● WORK REQUIRED
Take the line containing "right hip: (183, 240)" and every line after it to the end of the records, and copy them exactly, leaving out pictures.

Human pose keypoint data
· · · · ·

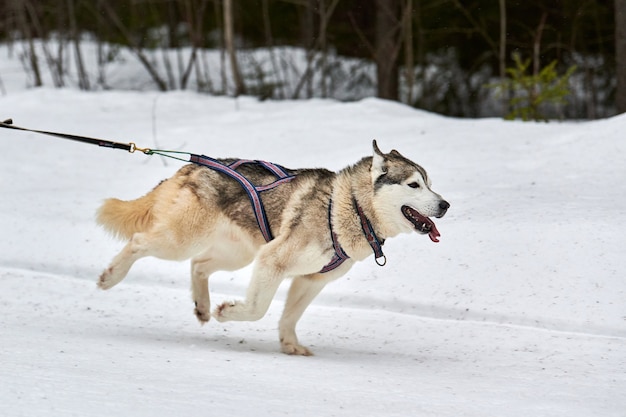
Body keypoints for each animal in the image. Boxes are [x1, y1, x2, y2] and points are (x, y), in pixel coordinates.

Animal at [96, 141, 448, 354]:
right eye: (414, 184)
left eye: (430, 183)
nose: (445, 204)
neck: (347, 207)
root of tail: (190, 165)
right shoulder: (272, 261)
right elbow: (258, 309)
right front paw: (229, 312)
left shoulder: (310, 280)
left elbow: (289, 317)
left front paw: (290, 344)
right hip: (183, 240)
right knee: (140, 242)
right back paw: (111, 276)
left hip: (236, 254)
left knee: (199, 265)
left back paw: (202, 305)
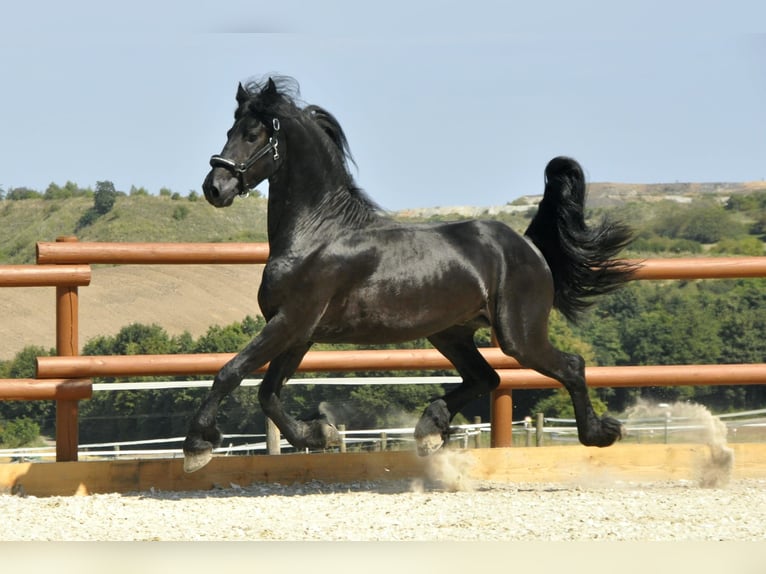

· · · · ·

● TASK RESPONSE
right hip: (183, 240)
right knee: (140, 242)
right back paw: (111, 276)
left hip: (236, 254)
left knee: (199, 265)
left back paw: (202, 305)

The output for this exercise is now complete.